[vectorIntrinsics+mask] RFR: 8270349: Initial X86 backend support for optimizing masking operations on AVX512 targets. [v3]

Fri Aug 13 18:24:16 UTC 2021

On Thu, 12 Aug 2021 20:25:00 GMT, Sandhya Viswanathan <sviswanathan at openjdk.org> wrote:

>> Jatin Bhateja has updated the pull request with a new target base due to a merge or a rebase. The pull request now contains five commits:
>> 
>>  - 8270349: Review comments resolution.
>>  - Merge branch 'vectorIntrinsics+mask' of http://github.com/openjdk/panama-vector into JDK-8270349
>>  - 8270349: Merge with latest vectorIntrinsics+mask tip + extend backend support for XorV,AndV,OrV and Compare masked operations.
>>  - 8270349: Fix for 32-bit build failure.
>>  - 8270349: Initial X86 backend support for optimizing masking operations on AVX512 targets.
>
> src/hotspot/cpu/x86/macroAssembler_x86.cpp line 8449:
> 
>> 8447:     kshiftrbl(kscratch, kscratch, 8-masklen);
>> 8448:     kandbl(kscratch, kscratch, src);
>> 8449:     ktestbl(kscratch, kscratch);
> 
> This could be replaced by: ktestbl(kscratch, src);

DONE

> src/hotspot/cpu/x86/macroAssembler_x86.cpp line 8464:
> 
>> 8462:     kshiftlbl(kscratch, kscratch, masklen);
>> 8463:     korbl(kscratch, kscratch, src);
>> 8464:     kortestbl(kscratch, kscratch);
> 
> This could be replaced by a single instruction:
> kortestbl(kscratch, src);

DONE

> src/hotspot/cpu/x86/x86.ad line 3464:
> 
>> 3462:   %}
>> 3463:   ins_pipe( pipe_slow );
>> 3464: %}
> 
> This is overriding the instructs reinterpret_expand* and reitnerpret_shrink. So doesnt look correct.

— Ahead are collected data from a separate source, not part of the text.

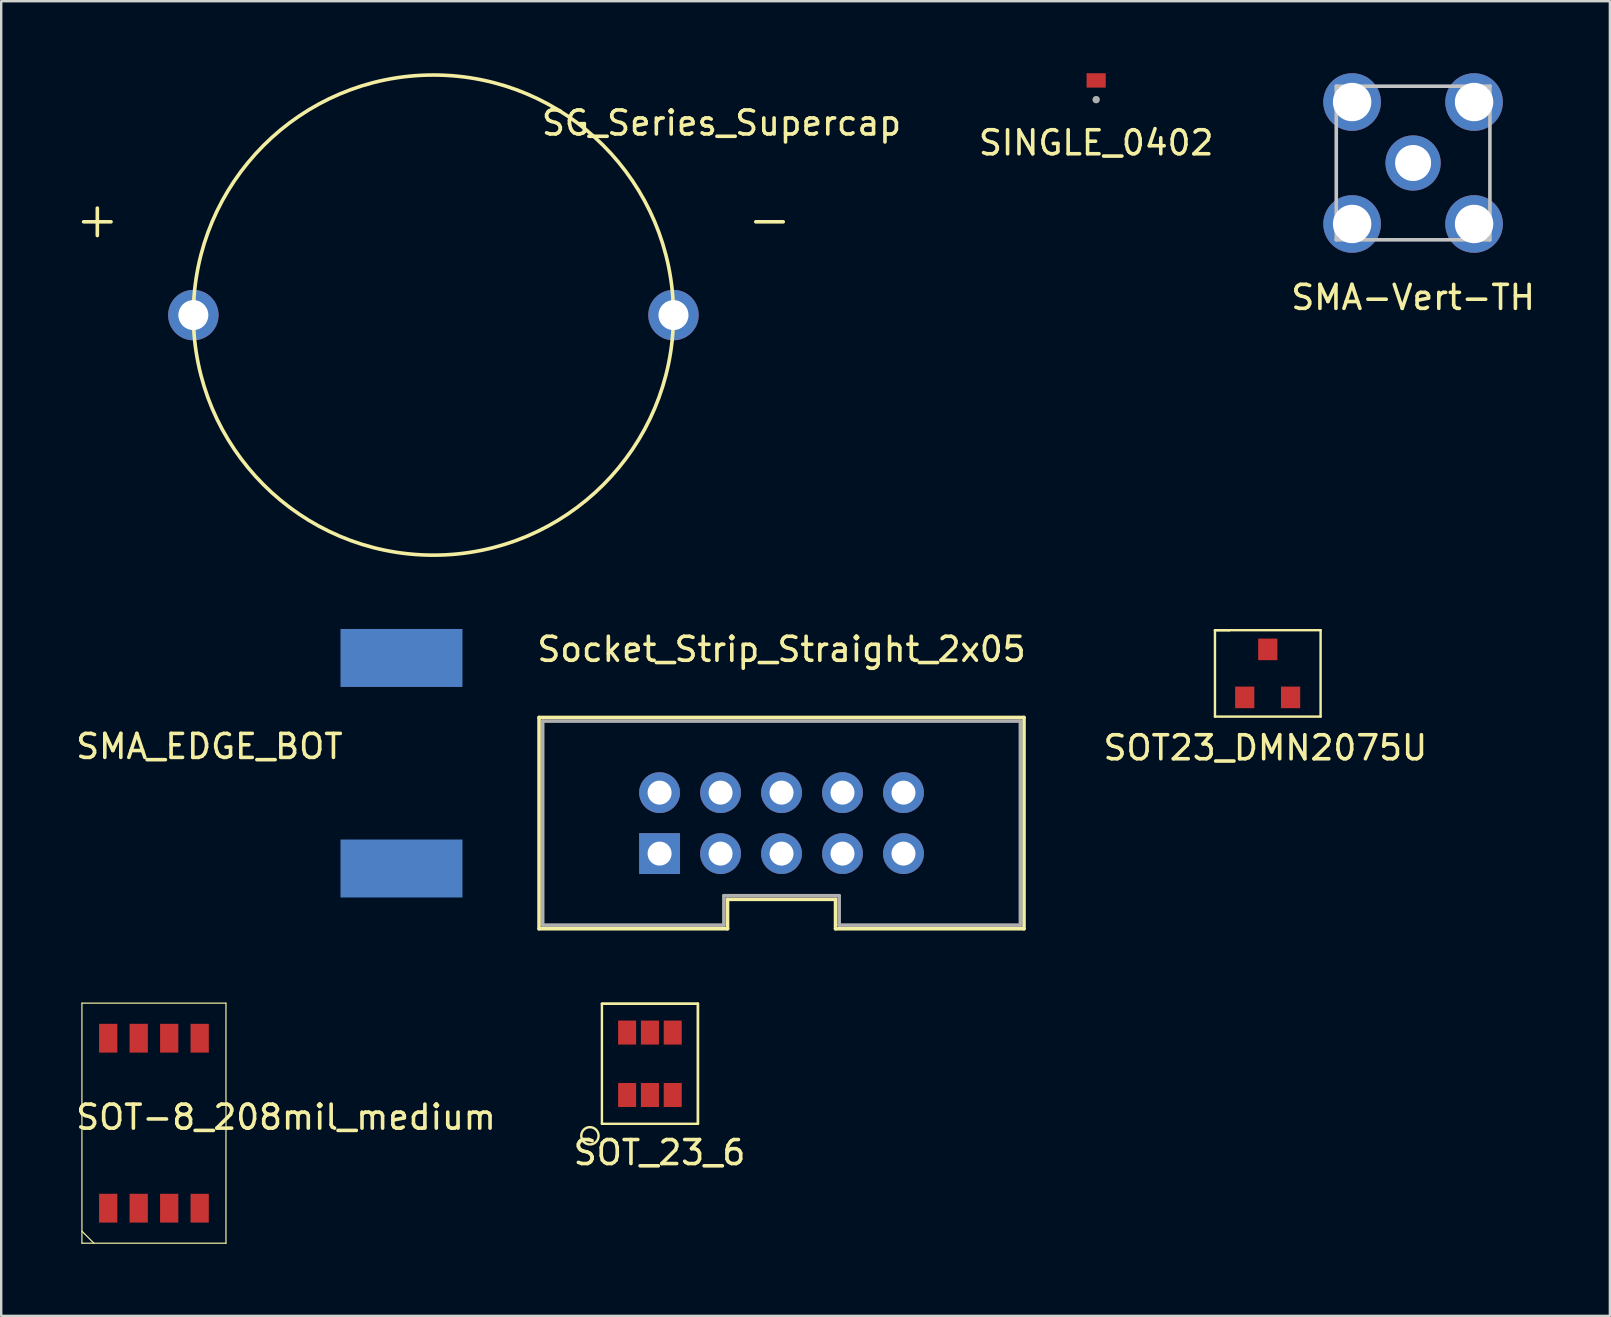
<source format=kicad_pcb>
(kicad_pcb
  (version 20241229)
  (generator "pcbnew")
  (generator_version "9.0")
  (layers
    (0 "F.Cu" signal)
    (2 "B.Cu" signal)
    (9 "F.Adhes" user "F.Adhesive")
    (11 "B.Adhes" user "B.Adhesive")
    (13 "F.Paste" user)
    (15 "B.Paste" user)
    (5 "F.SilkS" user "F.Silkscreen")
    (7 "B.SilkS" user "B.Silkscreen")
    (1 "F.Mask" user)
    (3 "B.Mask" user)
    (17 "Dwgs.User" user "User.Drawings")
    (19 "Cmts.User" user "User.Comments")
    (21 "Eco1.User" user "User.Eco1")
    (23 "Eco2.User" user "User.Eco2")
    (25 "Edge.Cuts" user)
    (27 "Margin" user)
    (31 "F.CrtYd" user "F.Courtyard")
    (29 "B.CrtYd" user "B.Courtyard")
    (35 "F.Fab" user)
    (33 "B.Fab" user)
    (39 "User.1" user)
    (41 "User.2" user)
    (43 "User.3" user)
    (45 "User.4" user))
  (footprint "SMA-Vert-TH"
    (layer "F.Cu")
    (at 55.813 3.74)
    (property "Reference" "SMA-Vert-TH" (at 0 5.6 0) (layer "F.SilkS") (effects (font (size 1 1) (thickness 0.15))))
    (attr through_hole)
    (fp_line (start -3.2 -3.2) (end 3.2 -3.2) (stroke (width 0.15) (type solid)) (layer "Dwgs.User"))
    (fp_line (start -3.2 3.2) (end -3.2 -3.2) (stroke (width 0.15) (type solid)) (layer "Dwgs.User"))
    (fp_line (start 3.2 -3.2) (end 3.2 3.2) (stroke (width 0.15) (type solid)) (layer "Dwgs.User"))
    (fp_line (start 3.2 3.2) (end -3.2 3.2) (stroke (width 0.15) (type solid)) (layer "Dwgs.User"))
    (pad "1" thru_hole circle (at 0 0) (size 2.3 2.3) (drill 1.5) (layers "*.Cu" "*.Mask"))
    (pad "2" thru_hole circle (at -2.54 -2.54) (size 2.4 2.4) (drill 1.6) (layers "*.Cu" "*.Mask"))
    (pad "2" thru_hole circle (at -2.54 2.54) (size 2.4 2.4) (drill 1.6) (layers "*.Cu" "*.Mask"))
    (pad "2" thru_hole circle (at 2.54 -2.54) (size 2.4 2.4) (drill 1.6) (layers "*.Cu" "*.Mask"))
    (pad "2" thru_hole circle (at 2.54 2.54) (size 2.4 2.4) (drill 1.6) (layers "*.Cu" "*.Mask")))
  (footprint "SOT-8_208mil_medium"
    (layer "F.Cu")
    (at 3.363 43.737)
    (property "Reference" "SOT-8_208mil_medium" (at 5.5 -0.25 0) (layer "F.SilkS") (effects (font (size 1 1) (thickness 0.15))))
    (attr through_hole)
    (fp_line (start -3 -5) (end 3 -5) (stroke (width 0.05) (type solid)) (layer "F.SilkS"))
    (fp_line (start -3 5) (end -3 -5) (stroke (width 0.05) (type solid)) (layer "F.SilkS"))
    (fp_line (start -2.5 5) (end -3 4.5) (stroke (width 0.05) (type solid)) (layer "F.SilkS"))
    (fp_line (start 3 -5) (end 3 5) (stroke (width 0.05) (type solid)) (layer "F.SilkS"))
    (fp_line (start 3 5) (end -3 5) (stroke (width 0.05) (type solid)) (layer "F.SilkS"))
    (pad "1" smd rect (at -1.905 3.54) (size 0.76 1.2) (layers "F.Cu" "F.Mask" "F.Paste"))
    (pad "2" smd rect (at -0.635 3.54) (size 0.76 1.2) (layers "F.Cu" "F.Mask" "F.Paste"))
    (pad "3" smd rect (at 0.635 3.54) (size 0.76 1.2) (layers "F.Cu" "F.Mask" "F.Paste"))
    (pad "4" smd rect (at 1.905 3.54) (size 0.76 1.2) (layers "F.Cu" "F.Mask" "F.Paste"))
    (pad "5" smd rect (at 1.905 -3.54) (size 0.76 1.2) (layers "F.Cu" "F.Mask" "F.Paste"))
    (pad "6" smd rect (at 0.635 -3.54) (size 0.76 1.2) (layers "F.Cu" "F.Mask" "F.Paste"))
    (pad "7" smd rect (at -0.635 -3.54) (size 0.76 1.2) (layers "F.Cu" "F.Mask" "F.Paste"))
    (pad "8" smd rect (at -1.905 -3.54) (size 0.76 1.2) (layers "F.Cu" "F.Mask" "F.Paste")))
  (footprint "SOT_23_6"
    (layer "F.Cu")
    (at 24.023 41.262)
    (property "Reference" "SOT_23_6" (at 0.4 3.7 0) (layer "F.SilkS") (effects (font (size 1 1) (thickness 0.15))))
    (attr through_hole)
    (fp_line (start -2 -2.5) (end 2 -2.5) (stroke (width 0.1) (type solid)) (layer "F.SilkS"))
    (fp_line (start -2 -2.5) (end 2 -2.5) (stroke (width 0.1) (type solid)) (layer "F.SilkS"))
    (fp_line (start -2 2.5) (end -2 -2.5) (stroke (width 0.1) (type solid)) (layer "F.SilkS"))
    (fp_line (start 2 -2.5) (end 2 2.5) (stroke (width 0.1) (type solid)) (layer "F.SilkS"))
    (fp_line (start 2 -2.5) (end 2 2.5) (stroke (width 0.1) (type solid)) (layer "F.SilkS"))
    (fp_line (start 2 2.5) (end -2 2.5) (stroke (width 0.1) (type solid)) (layer "F.SilkS"))
    (fp_circle (center -2.5 3) (end -2.3 3.3) (stroke (width 0.1) (type solid)) (fill no) (layer "F.SilkS"))
    (pad "1" smd rect (at -0.95 1.3) (size 0.75 1) (layers "F.Cu" "F.Mask" "F.Paste"))
    (pad "2" smd rect (at 0 1.3) (size 0.75 1) (layers "F.Cu" "F.Mask" "F.Paste"))
    (pad "3" smd rect (at 0.95 1.3) (size 0.75 1) (layers "F.Cu" "F.Mask" "F.Paste"))
    (pad "4" smd rect (at 0.95 -1.3) (size 0.75 1) (layers "F.Cu" "F.Mask" "F.Paste"))
    (pad "5" smd rect (at 0 -1.3) (size 0.75 1) (layers "F.Cu" "F.Mask" "F.Paste"))
    (pad "6" smd rect (at -0.95 -1.3) (size 0.75 1) (layers "F.Cu" "F.Mask" "F.Paste")))
  (footprint "SINGLE_0402"
    (layer "F.Cu")
    (at 42.611 0.3)
    (property "Reference" "SINGLE_0402" (at 0 2.6 0) (layer "F.SilkS") (effects (font (size 1 1) (thickness 0.15))))
    (attr through_hole)
    (fp_circle (center 0 0.8) (end 0.005 0.8) (stroke (width 0.15) (type solid)) (fill no) (layer "F.Fab"))
    (pad "1" smd rect (at 0 0) (size 0.8 0.6) (layers "F.Cu" "F.Mask" "F.Paste")))
  (footprint "SG_Series_Supercap"
    (layer "F.Cu")
    (at 15.004 10.075)
    (property "Reference" "SG_Series_Supercap" (at 12 -8 0) (layer "F.SilkS") (effects (font (size 1 1) (thickness 0.15))))
    (attr through_hole)
    (fp_circle (center 0 0) (end 10 0) (stroke (width 0.15) (type solid)) (fill no) (layer "F.SilkS"))
    (fp_text user "+" (at -14 -4 0) (layer "F.SilkS") (effects (font (size 1.5 1.5) (thickness 0.15))))
    (fp_text user "-" (at 14 -4 0) (layer "F.SilkS") (effects (font (size 1.5 1.5) (thickness 0.15))))
    (pad "1" thru_hole circle (at -10 0) (size 2.1 2.1) (drill 1.25) (layers "*.Cu" "*.Mask"))
    (pad "2" thru_hole circle (at 10 0) (size 2.1 2.1) (drill 1.25) (layers "*.Cu" "*.Mask")))
  (footprint "Socket_Strip_Straight_2x05"
    (layer "F.Cu")
    (at 29.505 31.237)
    (property "Reference" "Socket_Strip_Straight_2x05" (at 0 -7.239 0) (layer "F.SilkS") (effects (font (size 1 1) (thickness 0.15))))
    (attr through_hole)
    (fp_line (start -10.1 4.4) (end -10.1 -4.4) (stroke (width 0.15) (type solid)) (layer "F.SilkS"))
    (fp_line (start -2.25 3.175) (end 2.25 3.175) (stroke (width 0.15) (type solid)) (layer "F.SilkS"))
    (fp_line (start -2.25 4.4) (end -10.1 4.4) (stroke (width 0.15) (type solid)) (layer "F.SilkS"))
    (fp_line (start -2.25 4.4) (end -2.25 3.175) (stroke (width 0.15) (type solid)) (layer "F.SilkS"))
    (fp_line (start 2.25 3.175) (end 2.25 4.4) (stroke (width 0.15) (type solid)) (layer "F.SilkS"))
    (fp_line (start 10.1 -4.4) (end -10.1 -4.4) (stroke (width 0.15) (type solid)) (layer "F.SilkS"))
    (fp_line (start 10.1 4.4) (end 2.25 4.4) (stroke (width 0.15) (type solid)) (layer "F.SilkS"))
    (fp_line (start 10.1 4.4) (end 10.1 -4.4) (stroke (width 0.15) (type solid)) (layer "F.SilkS"))
    (fp_line (start -9.95 -4.25) (end 9.95 -4.25) (stroke (width 0.15) (type solid)) (layer "F.Fab"))
    (fp_line (start -9.95 4.25) (end -9.95 -4.25) (stroke (width 0.15) (type solid)) (layer "F.Fab"))
    (fp_line (start -2.413 4.25) (end -9.95 4.25) (stroke (width 0.15) (type solid)) (layer "F.Fab"))
    (fp_line (start -2.4 3.025) (end -2.4 4.25) (stroke (width 0.15) (type solid)) (layer "F.Fab"))
    (fp_line (start 2.4 3.025) (end -2.4 3.025) (stroke (width 0.15) (type solid)) (layer "F.Fab"))
    (fp_line (start 2.4 4.25) (end 2.4 3.025) (stroke (width 0.15) (type solid)) (layer "F.Fab"))
    (fp_line (start 9.95 -4.25) (end 9.95 4.25) (stroke (width 0.15) (type solid)) (layer "F.Fab"))
    (fp_line (start 9.95 4.25) (end 2.4 4.25) (stroke (width 0.15) (type solid)) (layer "F.Fab"))
    (pad "1" thru_hole rect (at -5.08 1.27) (size 1.7 1.7) (drill 1) (layers "*.Cu" "*.Mask"))
    (pad "2" thru_hole circle (at -5.08 -1.27) (size 1.7 1.7) (drill 1) (layers "*.Cu" "*.Mask"))
    (pad "3" thru_hole circle (at -2.54 1.27) (size 1.7 1.7) (drill 1) (layers "*.Cu" "*.Mask"))
    (pad "4" thru_hole circle (at -2.54 -1.27) (size 1.7 1.7) (drill 1) (layers "*.Cu" "*.Mask"))
    (pad "5" thru_hole circle (at 0 1.27) (size 1.7 1.7) (drill 1) (layers "*.Cu" "*.Mask"))
    (pad "6" thru_hole circle (at 0 -1.27) (size 1.7 1.7) (drill 1) (layers "*.Cu" "*.Mask"))
    (pad "7" thru_hole oval (at 2.54 1.27) (size 1.7 1.7) (drill 1) (layers "*.Cu" "*.Mask"))
    (pad "8" thru_hole circle (at 2.54 -1.27) (size 1.7 1.7) (drill 1) (layers "*.Cu" "*.Mask"))
    (pad "9" thru_hole circle (at 5.08 1.27) (size 1.7 1.7) (drill 1) (layers "*.Cu" "*.Mask"))
    (pad "10" thru_hole circle (at 5.08 -1.27) (size 1.7 1.7) (drill 1) (layers "*.Cu" "*.Mask")))
  (footprint "SMA_EDGE_BOT"
    (layer "F.Cu")
    (at 11.134 28.743)
    (property "Reference" "SMA_EDGE_BOT" (at -5.461 -0.699 0) (layer "F.SilkS") (effects (font (size 1 1) (thickness 0.15))))
    (attr through_hole)
    (pad "1" smd rect (at 2.54 4.385) (size 5.08 2.415) (layers "F.Mask" "B.Cu" "F.Paste"))
    (pad "3" smd rect (at 2.54 -4.385) (size 5.08 2.415) (layers "F.Mask" "B.Cu" "F.Paste")))
  (footprint "SOT23_DMN2075U"
    (layer "F.Cu")
    (at 49.76 25)
    (property "Reference" "SOT23_DMN2075U" (at -0.1 3.1 0) (layer "F.SilkS") (effects (font (size 1 1) (thickness 0.15))))
    (attr through_hole)
    (fp_line (start -2.2 -1.8) (end -1.6 -1.8) (stroke (width 0.1) (type solid)) (layer "F.SilkS"))
    (fp_line (start -2.2 1.8) (end -2.2 -1.8) (stroke (width 0.1) (type solid)) (layer "F.SilkS"))
    (fp_line (start -1.6 -1.8) (end -2.2 -1.8) (stroke (width 0.1) (type solid)) (layer "F.SilkS"))
    (fp_line (start -1.6 -1.8) (end 2.2 -1.8) (stroke (width 0.1) (type solid)) (layer "F.SilkS"))
    (fp_line (start 2.2 -1.8) (end 2.2 1.8) (stroke (width 0.1) (type solid)) (layer "F.SilkS"))
    (fp_line (start 2.2 1.8) (end -2.2 1.8) (stroke (width 0.1) (type solid)) (layer "F.SilkS"))
    (pad "1" smd rect (at 0 -1) (size 0.8 0.9) (layers "F.Cu" "F.Mask" "F.Paste"))
    (pad "2" smd rect (at -0.96 1) (size 0.8 0.9) (layers "F.Cu" "F.Mask" "F.Paste"))
    (pad "3" smd rect (at 0.95 1) (size 0.8 0.9) (layers "F.Cu" "F.Mask" "F.Paste")))
  (gr_rect
    (start -3 -3)
    (end 64.01 51.762)
    (stroke (width 0.1) (type default))
    (fill no)
    (layer "Edge.Cuts")))
</source>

Both have different predication condition.

> src/hotspot/share/opto/compile.cpp line 2367:
> 
>> 2365:     case Op_AndV:
>> 2366:     case Op_OrV:
>> 2367:       return n->req() == 2;
> 
> Why the check on #of inputs here? And and Or are always binary isnt it?

This is an interim solution for preventing macro logic optimization over masked logical operations. I have a separate patch for masked macro logic inferencing.

> src/hotspot/share/opto/vector.cpp line 344:
> 
>> 342:   // spilled to a vector though a VectorStoreMaskOperation before actual StoreVector
>> 343:   // operation to vector payload field.
>> 344:   if (is_mask && (value->bottom_type()->isa_vectmask() || bt != T_BOOLEAN)) {
> 
> What happens on platforms that dont support predicate registers. Do we generate extra VectorStoreMask instruction now?

This is as of now agnostic to existence of predication support. We dump the mask object into byte vector which is then used during object re-construction, this simplifies the re-construction logic but yes its an overhead for non-predicated targets. One area of improvement here even for predicated targets is to tie VectorStoreMask to same controlling edge as that of uncommon_trap call so that it does not get scheduled into higher ancestor block. I have taken a note of these points and will try to address in separate subsequent patch.

-------------

PR: https://git.openjdk.java.net/panama-vector/pull/99